Scientists Discover How to Produce Clean Drinking Water From an Unexpected Source

Scientists Discover How to Produce Clean Drinking Water From an Unexpected Source
Source: Getty
Source: Getty

The news: Water, water, everywhere but not a drop to drink? Try mixing sunlight and graphite.

That's the new, mind-blowing solution coming out of MIT to solve a big problem: How to cheaply desalinate salt water and make it safe for human consumption.

Usually, it takes a lot of energy to make the water evaporate into salt and condensation. The trick, then, is to find a way to reduce this energy loss. "Why do we need to heat the bulk of the liquid to get steam?" MIT engineer Hadi Ghasemi told NPR. "Why not concentrate the solar energy at 'hot spots?'"

Source: MIT
Source: MIT

How it works: According to the MIT study, published in July in Nature Communications, it ultimately came down to the material inside the filter: the graphite in pencils.

"We took graphite and put it into the microwave for seven seconds," Ghasemi told the journal, adding that the outer layer expanded and popped "exactly like a popcorn."

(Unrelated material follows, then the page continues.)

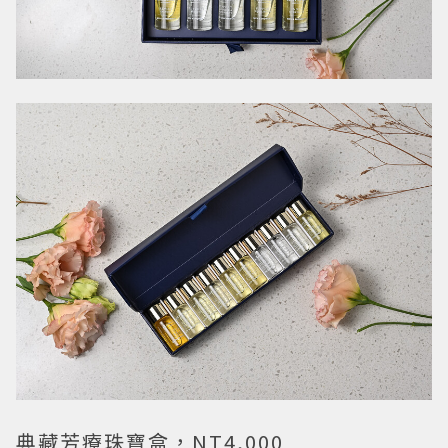
典藏芳療珠寶盒，NT4,000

Through capillary action, water fills tiny holes in the graphite. The holes concentrate solar energy, quickly evaporating any water in them. 

"It creates steam at a low concentration of solar energy," Ghasemi continued. "So you don't need such expensive optical systems to concentrate the solar energy."

Why this is important: At a time when 780 million people lack access to clean water and there are massive droughts and water shortages around the world, news like this is welcome indeed. Not only does the evaporation process desalinate the water, it sterilizes it as well — and with the graphite material, that process can take place much quicker and more efficiently.

Source: World Water Development Report 4
Source: World Water Development Report 4

There are still ways to improve this model and make it even cheaper and more powerful. But for now, the study represents an ambitious step in the right direction. "The raw materials are very cheap compared to those used in other solar power generation now," study lead Gang Chen told NPR. "The idea is just so simple. I don't know why we didn't think about it earlier."